Exercise. Output the listing below, all of it, exactly as given.

Data section.
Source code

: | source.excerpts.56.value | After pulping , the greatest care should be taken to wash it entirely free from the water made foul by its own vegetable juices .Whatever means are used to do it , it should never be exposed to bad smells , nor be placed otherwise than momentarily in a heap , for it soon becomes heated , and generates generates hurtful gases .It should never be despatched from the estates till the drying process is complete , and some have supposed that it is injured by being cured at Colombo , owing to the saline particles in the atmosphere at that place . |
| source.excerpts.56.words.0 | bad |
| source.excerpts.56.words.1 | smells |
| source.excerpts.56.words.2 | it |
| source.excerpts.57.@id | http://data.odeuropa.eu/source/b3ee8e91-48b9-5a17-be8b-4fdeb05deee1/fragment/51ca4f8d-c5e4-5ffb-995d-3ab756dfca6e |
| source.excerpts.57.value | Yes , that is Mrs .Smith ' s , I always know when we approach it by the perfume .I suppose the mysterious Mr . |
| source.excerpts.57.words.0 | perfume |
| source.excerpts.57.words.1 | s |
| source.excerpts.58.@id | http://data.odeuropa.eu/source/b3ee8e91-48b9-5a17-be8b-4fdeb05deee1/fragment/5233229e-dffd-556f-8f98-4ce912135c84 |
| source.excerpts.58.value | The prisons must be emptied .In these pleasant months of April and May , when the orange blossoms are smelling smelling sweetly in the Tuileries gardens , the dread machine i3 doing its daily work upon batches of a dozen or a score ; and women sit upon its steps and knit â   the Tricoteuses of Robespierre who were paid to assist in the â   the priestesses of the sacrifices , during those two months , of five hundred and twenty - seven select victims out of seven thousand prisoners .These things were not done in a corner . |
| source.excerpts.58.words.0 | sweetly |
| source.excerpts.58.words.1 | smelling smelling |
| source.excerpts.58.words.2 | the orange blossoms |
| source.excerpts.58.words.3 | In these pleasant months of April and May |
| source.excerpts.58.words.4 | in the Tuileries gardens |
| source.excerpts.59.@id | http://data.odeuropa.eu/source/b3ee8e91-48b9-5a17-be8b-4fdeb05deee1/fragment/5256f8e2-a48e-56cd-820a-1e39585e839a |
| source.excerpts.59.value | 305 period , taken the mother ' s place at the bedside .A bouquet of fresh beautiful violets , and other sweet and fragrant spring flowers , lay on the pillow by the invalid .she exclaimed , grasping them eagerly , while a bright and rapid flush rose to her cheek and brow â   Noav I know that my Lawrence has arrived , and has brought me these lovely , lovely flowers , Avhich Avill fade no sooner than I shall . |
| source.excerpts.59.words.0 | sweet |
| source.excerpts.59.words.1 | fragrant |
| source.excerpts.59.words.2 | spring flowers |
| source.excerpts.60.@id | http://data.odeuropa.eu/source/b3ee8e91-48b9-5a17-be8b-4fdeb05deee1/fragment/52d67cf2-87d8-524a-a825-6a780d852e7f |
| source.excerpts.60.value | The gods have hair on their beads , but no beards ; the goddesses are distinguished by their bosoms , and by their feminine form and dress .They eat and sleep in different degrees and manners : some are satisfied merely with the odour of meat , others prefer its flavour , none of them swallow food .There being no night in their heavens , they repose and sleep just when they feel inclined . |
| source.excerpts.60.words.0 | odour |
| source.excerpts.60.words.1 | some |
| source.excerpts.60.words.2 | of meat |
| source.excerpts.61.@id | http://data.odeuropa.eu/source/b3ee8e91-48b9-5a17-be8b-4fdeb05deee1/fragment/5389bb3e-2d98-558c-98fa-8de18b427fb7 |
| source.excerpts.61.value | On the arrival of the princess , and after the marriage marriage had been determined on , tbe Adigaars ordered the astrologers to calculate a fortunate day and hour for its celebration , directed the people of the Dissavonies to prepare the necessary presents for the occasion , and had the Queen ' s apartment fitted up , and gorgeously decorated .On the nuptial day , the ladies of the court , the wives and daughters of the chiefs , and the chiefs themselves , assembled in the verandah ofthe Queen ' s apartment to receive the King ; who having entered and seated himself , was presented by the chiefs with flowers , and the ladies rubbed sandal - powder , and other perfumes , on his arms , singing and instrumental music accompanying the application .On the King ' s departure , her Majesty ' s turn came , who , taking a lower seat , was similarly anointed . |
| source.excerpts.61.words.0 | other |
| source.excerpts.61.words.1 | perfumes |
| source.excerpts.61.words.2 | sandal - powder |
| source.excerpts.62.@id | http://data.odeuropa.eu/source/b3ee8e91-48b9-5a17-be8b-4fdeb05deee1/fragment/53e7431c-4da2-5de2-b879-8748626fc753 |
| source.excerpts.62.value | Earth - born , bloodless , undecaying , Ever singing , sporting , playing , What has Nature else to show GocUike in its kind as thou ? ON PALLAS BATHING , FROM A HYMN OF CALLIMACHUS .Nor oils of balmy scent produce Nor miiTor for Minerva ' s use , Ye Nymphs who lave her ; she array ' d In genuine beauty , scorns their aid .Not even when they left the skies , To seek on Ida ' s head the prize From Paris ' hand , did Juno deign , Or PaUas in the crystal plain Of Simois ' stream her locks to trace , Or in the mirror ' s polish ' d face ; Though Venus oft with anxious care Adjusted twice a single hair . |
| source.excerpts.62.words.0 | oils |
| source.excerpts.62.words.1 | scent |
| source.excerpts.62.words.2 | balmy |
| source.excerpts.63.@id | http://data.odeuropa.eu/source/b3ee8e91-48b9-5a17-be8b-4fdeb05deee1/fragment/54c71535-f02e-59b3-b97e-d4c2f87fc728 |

Answer.
Source code

: | source.excerpts.56.value | After pulping , the greatest care should be taken to wash it entirely free from the water made foul by its own vegetable juices .Whatever means are used to do it , it should never be exposed to bad smells , nor be placed otherwise than momentarily in a heap , for it soon becomes heated , and generates generates hurtful gases .It should never be despatched from the estates till the drying process is complete , and some have supposed that it is injured by being cured at Colombo , owing to the saline particles in the atmosphere at that place . |
| source.excerpts.56.words.0 | bad |
| source.excerpts.56.words.1 | smells |
| source.excerpts.56.words.2 | it |
| source.excerpts.57.@id | http://data.odeuropa.eu/source/b3ee8e91-48b9-5a17-be8b-4fdeb05deee1/fragment/51ca4f8d-c5e4-5ffb-995d-3ab756dfca6e |
| source.excerpts.57.value | Yes , that is Mrs .Smith ' s , I always know when we approach it by the perfume .I suppose the mysterious Mr . |
| source.excerpts.57.words.0 | perfume |
| source.excerpts.57.words.1 | s |
| source.excerpts.58.@id | http://data.odeuropa.eu/source/b3ee8e91-48b9-5a17-be8b-4fdeb05deee1/fragment/5233229e-dffd-556f-8f98-4ce912135c84 |
| source.excerpts.58.value | The prisons must be emptied .In these pleasant months of April and May , when the orange blossoms are smelling smelling sweetly in the Tuileries gardens , the dread machine i3 doing its daily work upon batches of a dozen or a score ; and women sit upon its steps and knit â   the Tricoteuses of Robespierre who were paid to assist in the â   the priestesses of the sacrifices , during those two months , of five hundred and twenty - seven select victims out of seven thousand prisoners .These things were not done in a corner . |
| source.excerpts.58.words.0 | sweetly |
| source.excerpts.58.words.1 | smelling smelling |
| source.excerpts.58.words.2 | the orange blossoms |
| source.excerpts.58.words.3 | In these pleasant months of April and May |
| source.excerpts.58.words.4 | in the Tuileries gardens |
| source.excerpts.59.@id | http://data.odeuropa.eu/source/b3ee8e91-48b9-5a17-be8b-4fdeb05deee1/fragment/5256f8e2-a48e-56cd-820a-1e39585e839a |
| source.excerpts.59.value | 305 period , taken the mother ' s place at the bedside .A bouquet of fresh beautiful violets , and other sweet and fragrant spring flowers , lay on the pillow by the invalid .she exclaimed , grasping them eagerly , while a bright and rapid flush rose to her cheek and brow â   Noav I know that my Lawrence has arrived , and has brought me these lovely , lovely flowers , Avhich Avill fade no sooner than I shall . |
| source.excerpts.59.words.0 | sweet |
| source.excerpts.59.words.1 | fragrant |
| source.excerpts.59.words.2 | spring flowers |
| source.excerpts.60.@id | http://data.odeuropa.eu/source/b3ee8e91-48b9-5a17-be8b-4fdeb05deee1/fragment/52d67cf2-87d8-524a-a825-6a780d852e7f |
| source.excerpts.60.value | The gods have hair on their beads , but no beards ; the goddesses are distinguished by their bosoms , and by their feminine form and dress .They eat and sleep in different degrees and manners : some are satisfied merely with the odour of meat , others prefer its flavour , none of them swallow food .There being no night in their heavens , they repose and sleep just when they feel inclined . |
| source.excerpts.60.words.0 | odour |
| source.excerpts.60.words.1 | some |
| source.excerpts.60.words.2 | of meat |
| source.excerpts.61.@id | http://data.odeuropa.eu/source/b3ee8e91-48b9-5a17-be8b-4fdeb05deee1/fragment/5389bb3e-2d98-558c-98fa-8de18b427fb7 |
| source.excerpts.61.value | On the arrival of the princess , and after the marriage marriage had been determined on , tbe Adigaars ordered the astrologers to calculate a fortunate day and hour for its celebration , directed the people of the Dissavonies to prepare the necessary presents for the occasion , and had the Queen ' s apartment fitted up , and gorgeously decorated .On the nuptial day , the ladies of the court , the wives and daughters of the chiefs , and the chiefs themselves , assembled in the verandah ofthe Queen ' s apartment to receive the King ; who having entered and seated himself , was presented by the chiefs with flowers , and the ladies rubbed sandal - powder , and other perfumes , on his arms , singing and instrumental music accompanying the application .On the King ' s departure , her Majesty ' s turn came , who , taking a lower seat , was similarly anointed . |
| source.excerpts.61.words.0 | other |
| source.excerpts.61.words.1 | perfumes |
| source.excerpts.61.words.2 | sandal - powder |
| source.excerpts.62.@id | http://data.odeuropa.eu/source/b3ee8e91-48b9-5a17-be8b-4fdeb05deee1/fragment/53e7431c-4da2-5de2-b879-8748626fc753 |
| source.excerpts.62.value | Earth - born , bloodless , undecaying , Ever singing , sporting , playing , What has Nature else to show GocUike in its kind as thou ? ON PALLAS BATHING , FROM A HYMN OF CALLIMACHUS .Nor oils of balmy scent produce Nor miiTor for Minerva ' s use , Ye Nymphs who lave her ; she array ' d In genuine beauty , scorns their aid .Not even when they left the skies , To seek on Ida ' s head the prize From Paris ' hand , did Juno deign , Or PaUas in the crystal plain Of Simois ' stream her locks to trace , Or in the mirror ' s polish ' d face ; Though Venus oft with anxious care Adjusted twice a single hair . |
| source.excerpts.62.words.0 | oils |
| source.excerpts.62.words.1 | scent |
| source.excerpts.62.words.2 | balmy |
| source.excerpts.63.@id | http://data.odeuropa.eu/source/b3ee8e91-48b9-5a17-be8b-4fdeb05deee1/fragment/54c71535-f02e-59b3-b97e-d4c2f87fc728 |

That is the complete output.